EAST BRUNSWICK, N.J. - I should preface my thoughts on Edward Zwick's new film Blood Diamond (** out of ****) by noting that, because of my friend's tardiness (he unexpectedly had to deal with a flat tire before coming to the movie theater where we saw the film this past Sunday), I technically missed the first 10 minutes or so of the film. On the theory that I probably didn't miss much that I couldn't glean from the rest of the film---Solomon Vandy (Djimon Hounsou) getting separated from his family, Danny Archer (Leonardo DiCaprio) being introduced---I'll go ahead and pool my thoughts anyway, because I'm not sure there's much to say about the film, an obviously sincere and well-meaning but awfully clichéd piece of Hollywood message-movie entertainment.
I suppose it's probably too easy a criticism, however true, to lodge at Blood Diamond that it's mostly predictable, both plot-wise (its use of one man's quest to reunite his family as a structuring device strikes me as something of an action movie cliché) and as far as its characterizations go: Danny Archer, with all his wiseass cynicism masking personal pain, is pretty much straight out of Casablanca (1942), and most of the characters seem to be shaded in degrees of either black or white. However, Zwick and screenwriter Charles Leavitt seem to have conceived the film at the start as a familiar old-style Hollywood entertainment, so perhaps they were fully aware from the start that they were dabbling in fairly shopworn dramatic material. Perhaps, in this case, they were trusting that audiences would see through the clichés and grasp at the film's underlying point: to make us think twice about where that cherished diamond you may glimpse lovingly at a store window actually came from, and whether it's a legitimate diamond or a so-called "conflict diamond," an illegal black-market diamond from Sierra Leone.
So perhaps the best way to approach Blood Diamond is to determine whether the film works as a piece of political activism. For me, it just misses in that regard, although it misses in a slightly different way from last year's The Constant Gardener. Turns out that the problem with Blood Diamond isn't so much that the Africans who are the victims of civil war and government-wrought atrocities are given short shrift, as they arguably were in The Constant Gardener. Oddly enough, I think the film's clichéd nature is the problem here: although it wears its noble intentions on its sleeves, Blood Diamond ultimately comes off as a standard-issue Hollywood action epic with a thin veneer of social protest, and even if it makes you more aware of the potential histories of a valuable diamond---not an unimportant thing to be aware of, I'd say---that doesn't necessarily make the movie itself any more interesting. (Hotel Rwanda (2004): now there's a Hollywood message movie that actually works to make your temperature boil at the issue it raises: specifically, where the heck was America and the rest of the international community when the Hutus were butchering the Tutsis in droves?
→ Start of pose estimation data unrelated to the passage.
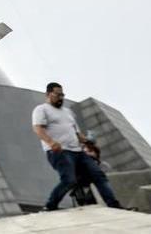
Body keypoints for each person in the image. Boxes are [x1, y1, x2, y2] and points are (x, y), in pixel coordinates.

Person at [31, 82, 123, 211]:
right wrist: (51, 142)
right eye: (58, 94)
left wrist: (87, 141)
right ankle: (50, 205)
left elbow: (76, 133)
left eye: (62, 95)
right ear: (48, 94)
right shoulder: (41, 109)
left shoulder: (68, 112)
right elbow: (38, 128)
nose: (61, 97)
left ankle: (114, 205)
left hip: (78, 151)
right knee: (69, 179)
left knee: (98, 174)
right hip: (60, 151)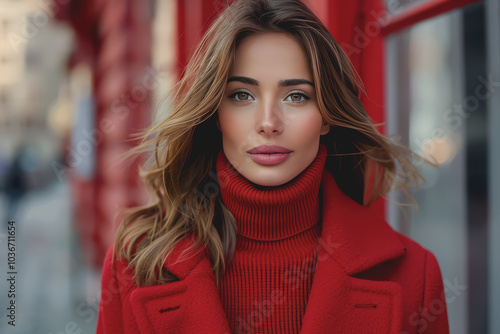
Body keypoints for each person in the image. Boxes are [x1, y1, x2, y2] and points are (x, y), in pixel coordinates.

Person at [96, 0, 449, 333]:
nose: (268, 122)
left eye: (296, 96)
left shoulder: (414, 275)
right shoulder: (134, 264)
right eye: (241, 95)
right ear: (215, 115)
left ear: (326, 116)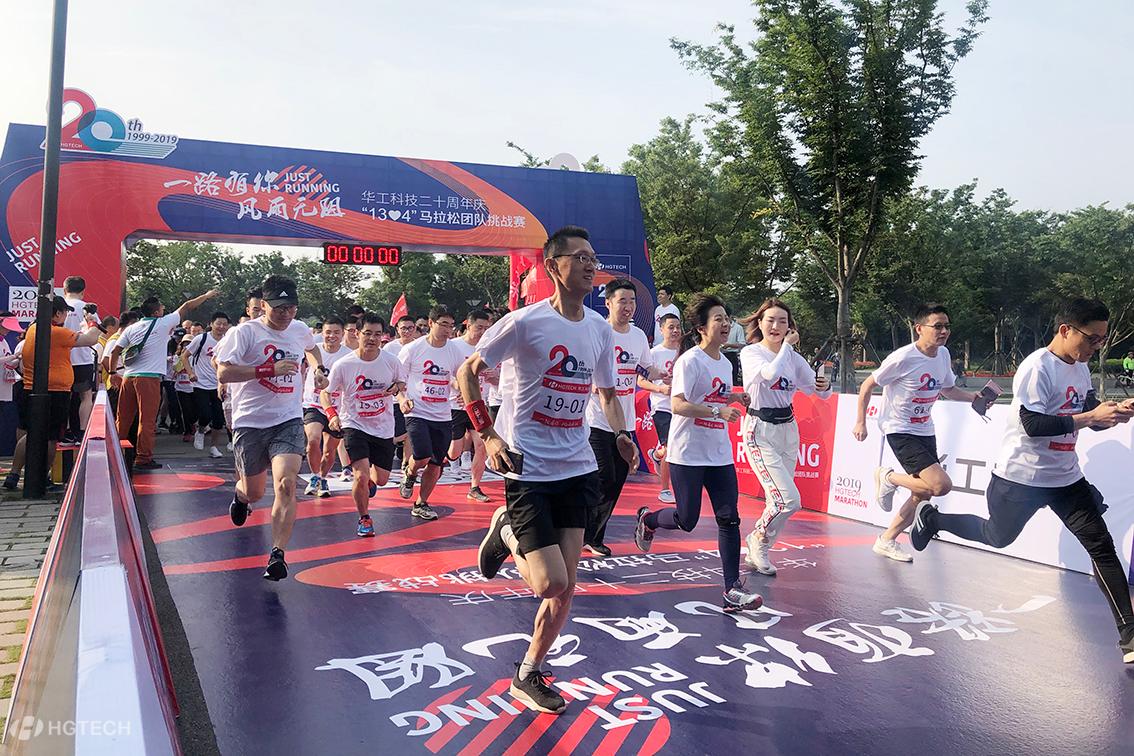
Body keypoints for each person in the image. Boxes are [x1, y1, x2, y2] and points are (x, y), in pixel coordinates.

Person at [460, 225, 636, 715]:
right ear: (553, 266)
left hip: (577, 466)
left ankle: (528, 672)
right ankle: (506, 531)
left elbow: (606, 393)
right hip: (528, 467)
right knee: (547, 584)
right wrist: (488, 434)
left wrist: (622, 434)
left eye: (593, 257)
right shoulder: (522, 323)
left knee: (566, 588)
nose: (590, 265)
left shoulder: (599, 329)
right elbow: (467, 373)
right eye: (579, 257)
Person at [909, 298, 1134, 664]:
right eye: (1092, 338)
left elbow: (1087, 415)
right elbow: (1033, 425)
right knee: (998, 536)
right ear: (1066, 330)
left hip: (1066, 479)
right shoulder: (1037, 367)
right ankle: (933, 519)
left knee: (1101, 547)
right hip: (1020, 478)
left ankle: (1130, 636)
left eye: (1101, 339)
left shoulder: (1080, 368)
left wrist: (1112, 415)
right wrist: (1090, 416)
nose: (1097, 346)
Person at [633, 293, 763, 611]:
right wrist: (719, 412)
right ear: (702, 328)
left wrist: (734, 398)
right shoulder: (689, 361)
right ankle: (649, 519)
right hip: (687, 453)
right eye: (718, 319)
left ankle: (732, 590)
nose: (725, 324)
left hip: (719, 454)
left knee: (729, 518)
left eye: (727, 318)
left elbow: (713, 395)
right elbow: (678, 404)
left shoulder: (725, 363)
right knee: (687, 519)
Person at [215, 275, 326, 581]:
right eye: (279, 308)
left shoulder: (299, 329)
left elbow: (312, 348)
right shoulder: (244, 333)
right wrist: (268, 369)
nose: (285, 314)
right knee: (254, 491)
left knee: (286, 484)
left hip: (287, 419)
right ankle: (241, 497)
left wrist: (318, 369)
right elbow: (223, 373)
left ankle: (278, 554)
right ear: (263, 305)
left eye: (291, 307)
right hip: (250, 422)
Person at [851, 303, 982, 562]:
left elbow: (947, 389)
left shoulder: (943, 355)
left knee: (922, 493)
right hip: (899, 429)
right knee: (940, 485)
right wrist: (860, 422)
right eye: (938, 326)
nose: (944, 331)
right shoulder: (903, 357)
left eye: (947, 326)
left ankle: (886, 540)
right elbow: (867, 385)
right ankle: (888, 477)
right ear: (919, 328)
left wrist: (973, 398)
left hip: (925, 429)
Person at [738, 299, 831, 575]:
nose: (776, 326)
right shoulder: (751, 353)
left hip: (788, 430)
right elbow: (769, 374)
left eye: (782, 321)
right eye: (770, 320)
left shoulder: (794, 359)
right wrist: (787, 347)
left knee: (776, 499)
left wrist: (824, 385)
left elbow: (819, 391)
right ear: (759, 323)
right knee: (788, 500)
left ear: (790, 326)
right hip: (760, 429)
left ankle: (760, 545)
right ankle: (758, 538)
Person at [110, 289, 219, 470]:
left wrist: (113, 372)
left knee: (123, 418)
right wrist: (207, 296)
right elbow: (187, 306)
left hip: (128, 377)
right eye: (161, 308)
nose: (164, 309)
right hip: (149, 378)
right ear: (156, 312)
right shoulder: (163, 323)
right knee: (147, 420)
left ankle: (113, 453)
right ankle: (143, 458)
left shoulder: (131, 328)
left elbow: (115, 351)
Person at [584, 278, 653, 557]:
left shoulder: (638, 336)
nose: (628, 306)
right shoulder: (597, 332)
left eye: (632, 301)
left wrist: (662, 377)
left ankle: (592, 536)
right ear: (608, 302)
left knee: (617, 480)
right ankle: (579, 530)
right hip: (596, 419)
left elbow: (645, 368)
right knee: (603, 475)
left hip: (626, 421)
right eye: (622, 300)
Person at [323, 313, 407, 537]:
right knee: (360, 475)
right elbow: (326, 393)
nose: (372, 338)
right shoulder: (344, 364)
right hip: (354, 424)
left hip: (383, 426)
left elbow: (401, 382)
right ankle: (364, 518)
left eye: (377, 334)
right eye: (367, 333)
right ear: (357, 333)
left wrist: (397, 390)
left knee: (381, 480)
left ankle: (369, 482)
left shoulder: (391, 361)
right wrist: (332, 415)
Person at [5, 297, 102, 489]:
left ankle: (14, 474)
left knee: (31, 433)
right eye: (65, 313)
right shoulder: (56, 332)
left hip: (32, 387)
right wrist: (92, 321)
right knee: (51, 437)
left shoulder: (33, 328)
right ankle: (43, 478)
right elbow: (91, 339)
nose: (66, 316)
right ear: (57, 313)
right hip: (55, 391)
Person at [397, 306, 466, 520]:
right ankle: (410, 473)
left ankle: (421, 503)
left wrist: (462, 391)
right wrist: (402, 399)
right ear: (430, 323)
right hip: (417, 411)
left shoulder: (454, 350)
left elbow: (459, 377)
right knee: (422, 454)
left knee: (436, 463)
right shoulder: (413, 349)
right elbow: (398, 380)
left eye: (451, 325)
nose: (447, 330)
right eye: (443, 324)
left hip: (442, 413)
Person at [447, 309, 494, 503]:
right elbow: (445, 373)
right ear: (468, 325)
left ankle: (474, 487)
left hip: (478, 404)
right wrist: (457, 385)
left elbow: (493, 376)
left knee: (481, 445)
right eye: (479, 327)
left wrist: (493, 378)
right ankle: (449, 458)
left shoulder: (488, 348)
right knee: (454, 451)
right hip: (456, 405)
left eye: (486, 328)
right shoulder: (453, 346)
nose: (482, 332)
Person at [301, 316, 349, 496]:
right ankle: (314, 476)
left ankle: (322, 478)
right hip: (313, 404)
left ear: (342, 334)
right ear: (322, 333)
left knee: (329, 451)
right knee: (313, 440)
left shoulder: (348, 356)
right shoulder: (314, 350)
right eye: (328, 332)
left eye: (336, 332)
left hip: (337, 408)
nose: (332, 336)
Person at [185, 311, 231, 457]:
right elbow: (184, 356)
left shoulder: (228, 341)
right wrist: (191, 373)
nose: (221, 327)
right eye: (218, 323)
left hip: (219, 384)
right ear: (211, 324)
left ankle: (214, 447)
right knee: (205, 413)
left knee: (219, 419)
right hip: (200, 383)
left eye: (224, 324)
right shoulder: (201, 339)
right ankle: (200, 430)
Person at [645, 313, 681, 503]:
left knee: (673, 448)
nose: (675, 331)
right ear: (661, 329)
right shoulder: (654, 353)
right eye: (671, 327)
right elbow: (640, 380)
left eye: (678, 327)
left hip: (681, 407)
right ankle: (665, 490)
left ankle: (656, 454)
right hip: (661, 407)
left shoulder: (686, 352)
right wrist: (660, 388)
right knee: (670, 447)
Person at [62, 276, 99, 443]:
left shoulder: (58, 307)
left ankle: (66, 432)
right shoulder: (87, 308)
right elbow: (96, 334)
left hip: (62, 360)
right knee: (86, 396)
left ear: (64, 290)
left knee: (64, 396)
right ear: (83, 291)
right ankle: (82, 433)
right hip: (83, 360)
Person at [383, 315, 420, 467]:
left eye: (410, 328)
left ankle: (406, 463)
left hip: (414, 396)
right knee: (395, 433)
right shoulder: (389, 348)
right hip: (393, 397)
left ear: (415, 329)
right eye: (403, 328)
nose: (407, 331)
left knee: (411, 432)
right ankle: (384, 455)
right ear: (397, 329)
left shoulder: (419, 346)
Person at [172, 334, 198, 443]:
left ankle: (193, 423)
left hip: (195, 387)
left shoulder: (197, 357)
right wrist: (183, 357)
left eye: (189, 344)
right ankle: (187, 431)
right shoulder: (177, 356)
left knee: (195, 410)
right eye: (185, 344)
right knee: (185, 410)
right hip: (181, 388)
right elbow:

It might have taken the inspirational Schindler's List (1993) route in approaching its subject, but it didn't bury its anger amidst stale action movie clichés as Blood Diamond does.)
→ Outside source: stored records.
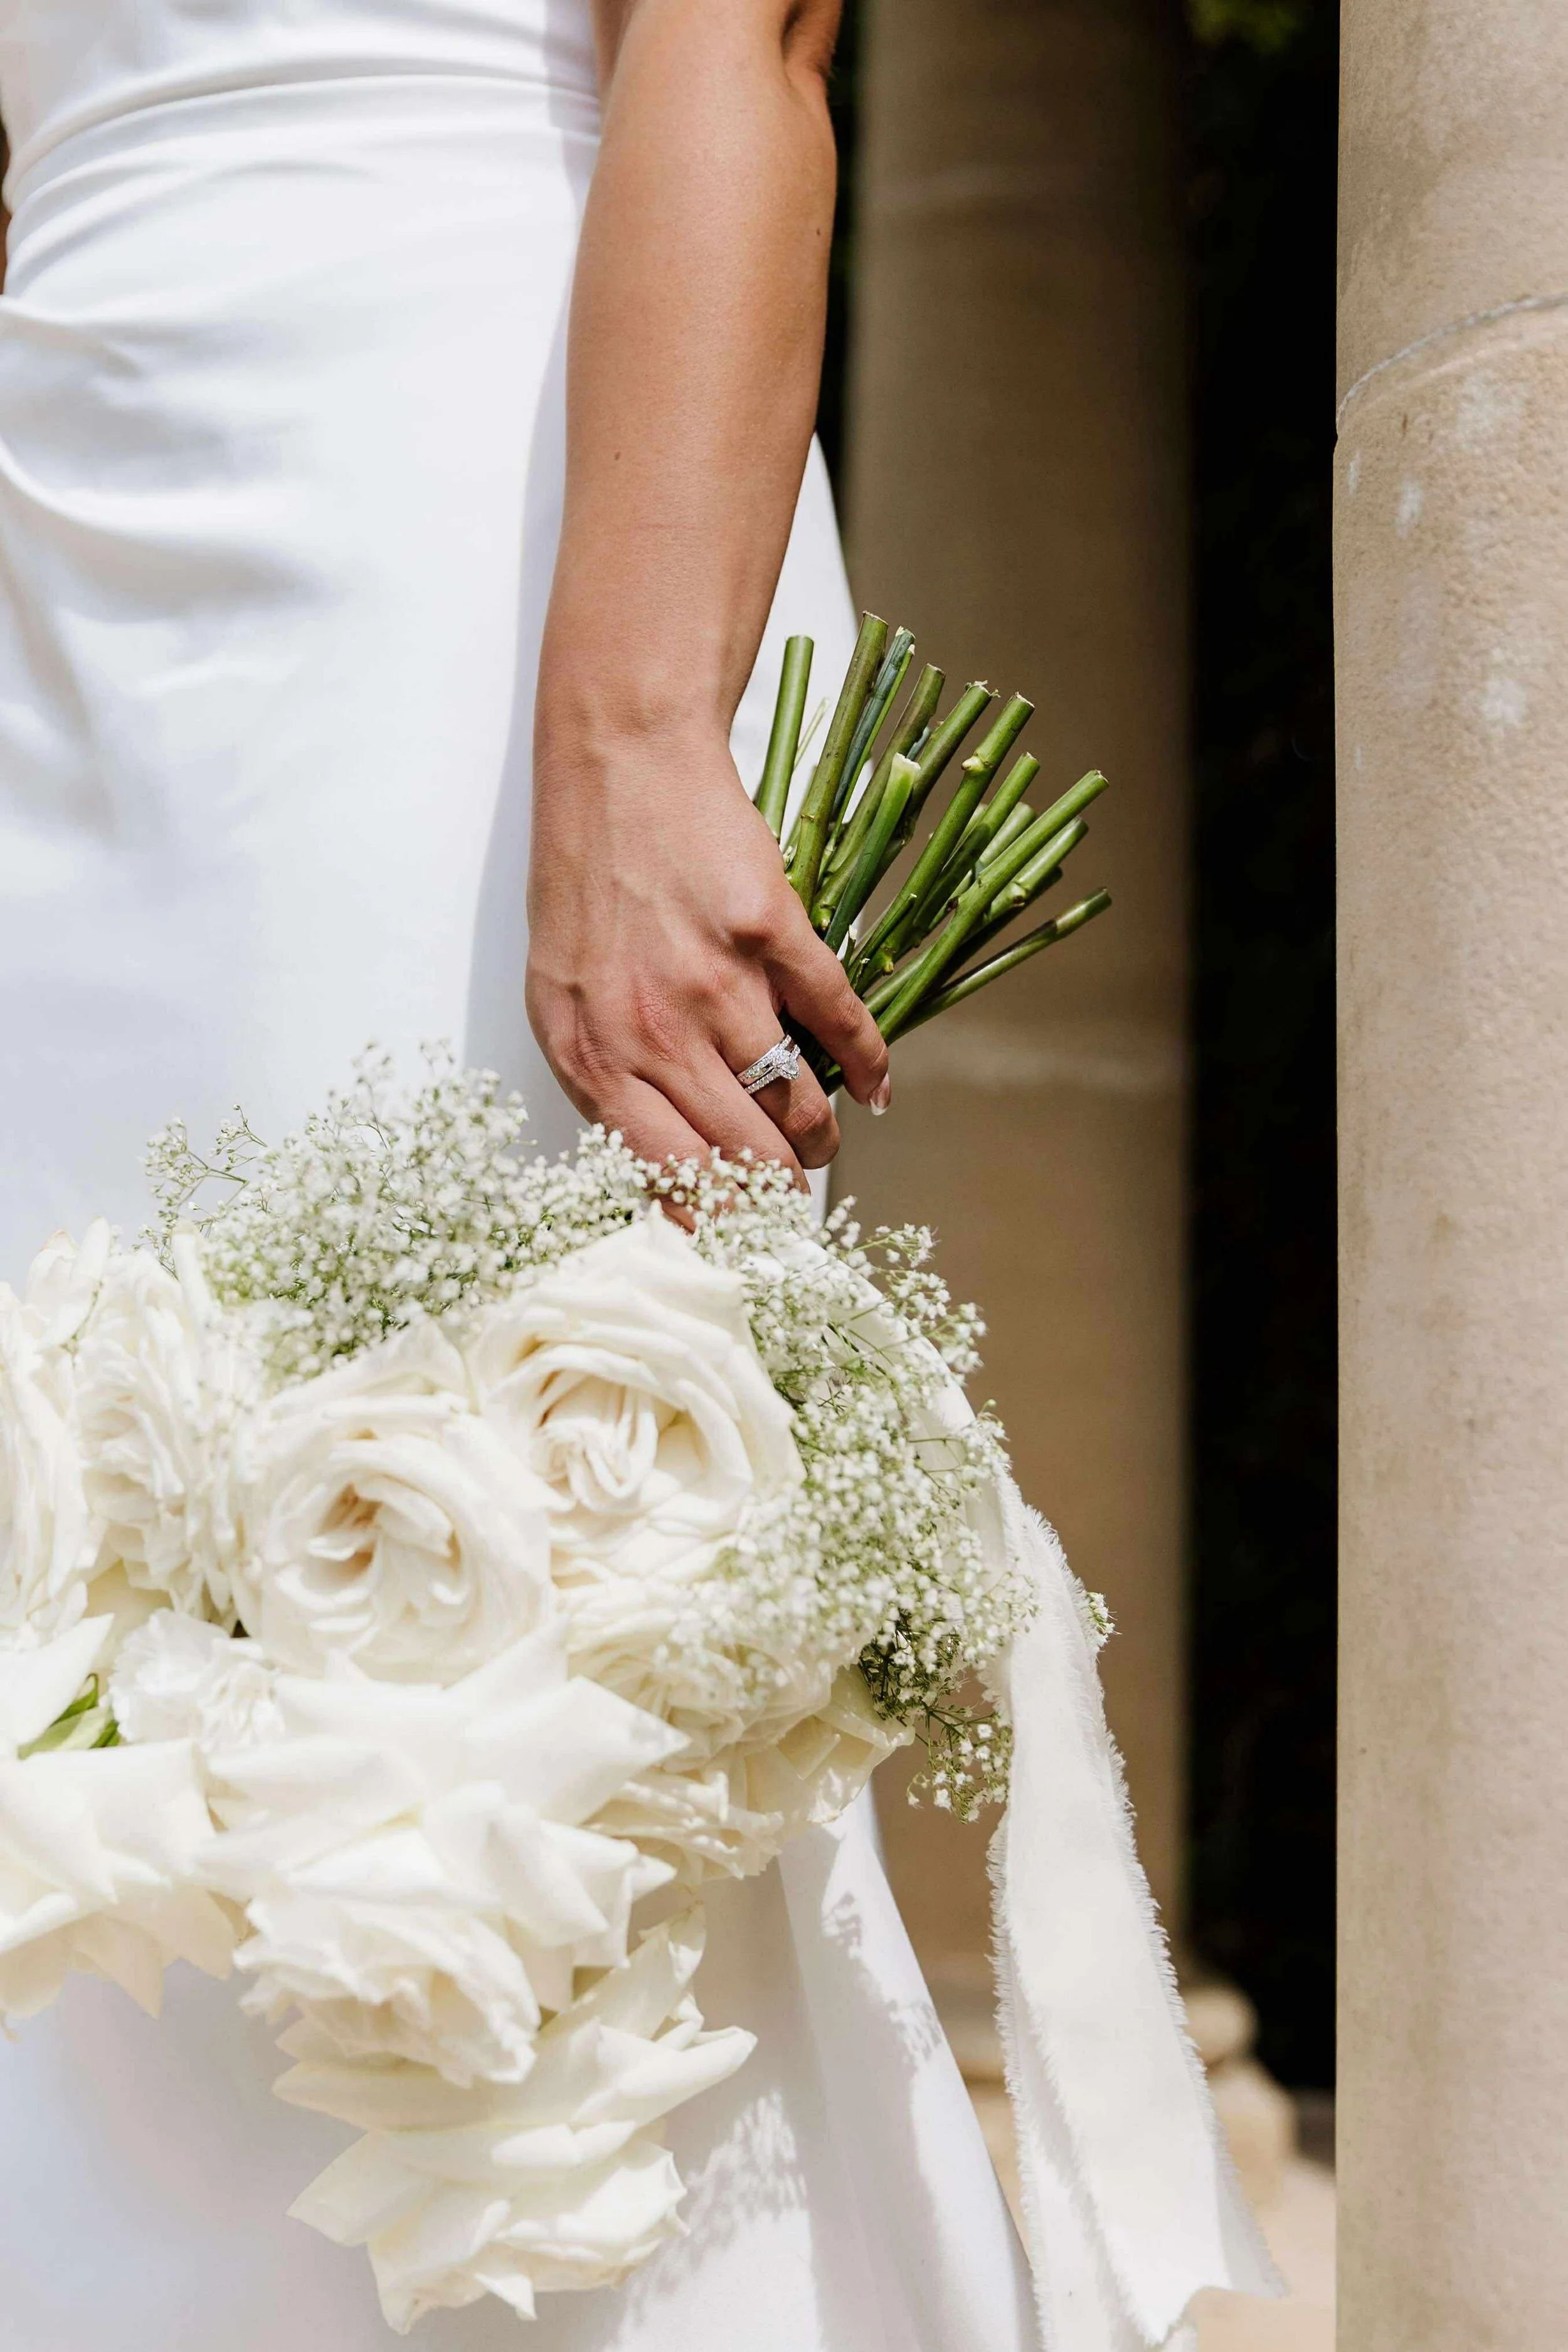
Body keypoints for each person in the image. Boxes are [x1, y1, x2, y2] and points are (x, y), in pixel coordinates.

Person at [0, 2, 1038, 2344]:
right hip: (70, 549)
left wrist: (637, 731)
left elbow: (734, 38)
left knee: (471, 1597)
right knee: (68, 1571)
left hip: (461, 509)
If the movie works at all---and, admittedly, it has its moments---it's mostly due to Zwick's obvious conviction in his overfamiliar dramatic material (given visual lushness by D.P. Eduardo Serra, especially when he silhouettes human figures in extreme wide shots) and to the effectiveness of its cast, particularly DiCaprio and Hounsou. (Jennifer Connolly does her best with the thin part she's given, playing an idealistic journalist who's basically around to comfort the two male lead characters at the right times.) Hounsou lends Blood Diamond whatever weight it has, convincingly portraying his character's singlemindedness even when he seems to take a backseat to the two other stars. As for DiCaprio: if The Departed didn't convince people that DiCaprio had the gravitas in him to play non-romantic leads, than his magnetic turn in Blood Diamond should silence those naysayers who've only seen boyish charm in him in the past. It's a charm that Steven Spielberg used to great effect in Catch Me If You Can (2001), but it wasn't quite a perfect fit when he tackled Howard Hughes in Scorsese's The Aviator (2004). Here, he has such gravity and intensity---a paradoxically relaxed intensity that doesn't seem overwrought---that he almost manages to convince us that we're not watching something we've seen a million times before.